Canada Sends Shock Wave Across North American Economy with Mad Cow Case
CALGARY, Alberta (Reuters) - Canada reported its first case of mad cow disease in a decade on Tuesday, a potentially devastating revelation for the country's huge beef industry just weeks after its economy was damaged by the SARS threat. Personally, I think it is Chretien who brings all of this bad karma to our friends up north.
A cow in Alberta, Canada's top cattle-producing province, tested positive for brain-wasting bovine spongiform encephalopathy, or mad cow disease, in a test taken after it was slaughtered last winter, officials said. Alberta, just a hop, skip and jumpt from the Montana border.
"It was (detected) just a few days ago. The actual test was taken Jan. 31 from a cow in Fairview, Alberta," an official with the Canadian Beef Export Federation said. "It's just one isolated case of an eight-year-old cow."
The animal with the latest case "did not enter the food chain" (or at least that's the story we're being told) and its northern Alberta herd will be slaughtered, as will any other found to be affected, Canadian Agriculture Minister Lyle Vanclief told a nationally televised news conference in the Alberta capital of Edmonton.
Still, U.S. Agriculture Secretary Ann Veneman quickly slapped a temporary ban on beef imports from Canada because of the case.

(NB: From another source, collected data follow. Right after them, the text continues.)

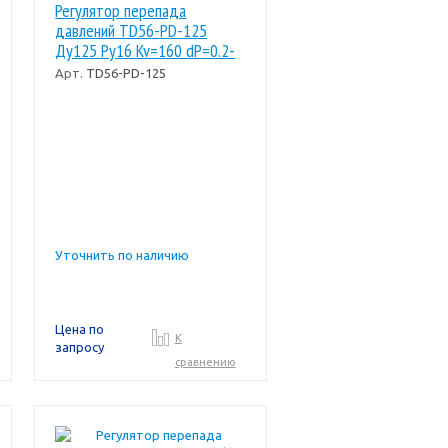
Регулятор перепада
давлений TD56-PD-125
Ду125 Ру16 Kv=160 dP=0.2-
1.6 бар Broen
Арт.
TD56-PD-125
Уточнить по наличию
Цена по
К
запросу
сравнению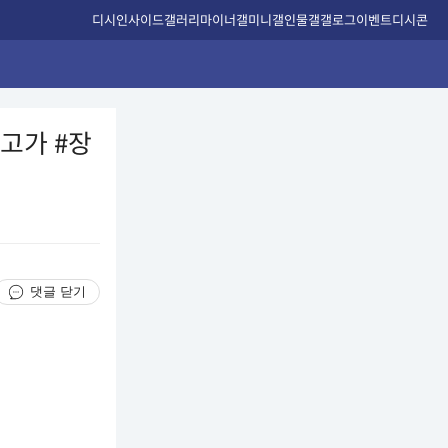
디시인사이드
갤러리
마이너갤
미니갤
인물갤
갤로그
이벤트
디시콘
먹고가 #장
댓글 닫기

Alberta, where cattle ranching is ingrained in the culture, accounts for nearly 60 percent of Canada's beef production, providing C$3.8 billion ($2.8 million) in annual farm cash receipts.

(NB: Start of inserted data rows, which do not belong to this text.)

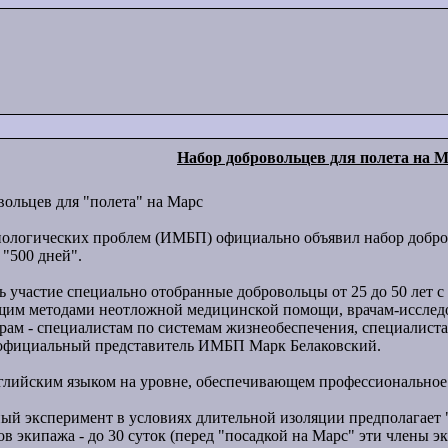
Набор добровольцев для полета на 
вольцев для "полета" на Марс
иологических проблем (ИМБП) официально объявил набор добров
"500 дней".
ь участие специально отобранные добровольцы от 25 до 50 лет 
им методами неотложной медицинской помощи, врачам-исслед
рам - специалистам по системам жизнеобеспечения, специалист
у официальный представитель ИМБП Марк Белаковский.
лийским языком на уровне, обеспечивающем профессиональное и
ый эксперимент в условиях длительной изоляции предполагает "п
в экипажа - до 30 суток (перед "посадкой на Марс" эти члены эк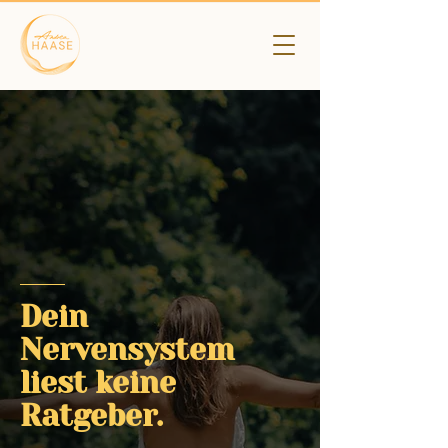
Dein
Nervensystem
liest keine
Ratgeber.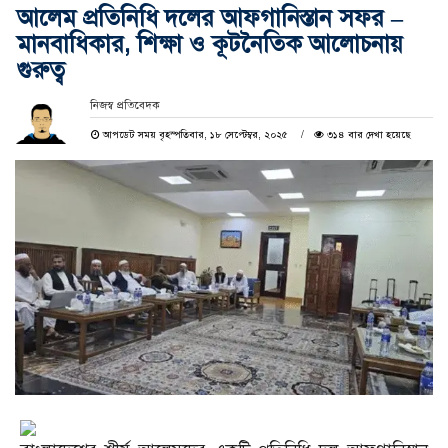
আলেম প্রতিনিধি দলের আফগানিস্তান সফর –
মানবাধিকার, শিক্ষা ও কূটনৈতিক আলোচনায়
গুরুত্ব
নিজস্ব প্রতিবেদক
আপডেট সময় বৃহস্পতিবার, ১৮ সেপ্টেম্বর, ২০২৫
৩১৪ বার দেখা হয়েছে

Last year, more than half a million live cattle were shipped to the United States, according to Alberta agriculture department statistics.
The mad cow news sent shock waves across the North American economy.
"It still remains to be seen how serious it is but the news is not good for Canada, without a doubt," said a currency trader at a major Canadian bank. "We're trading off the headlines."
Some experts believe mad cow disease may have been spread by cows in Britain who were fed the remains of sheep contaminated with scrapie. Other scientists say the disease arose from a mutation in a cow in the 1970s.
So far more than 80 people in Britain and Europe have died from the human variation of mad cow, called Creutzfeldt-Jakob disease.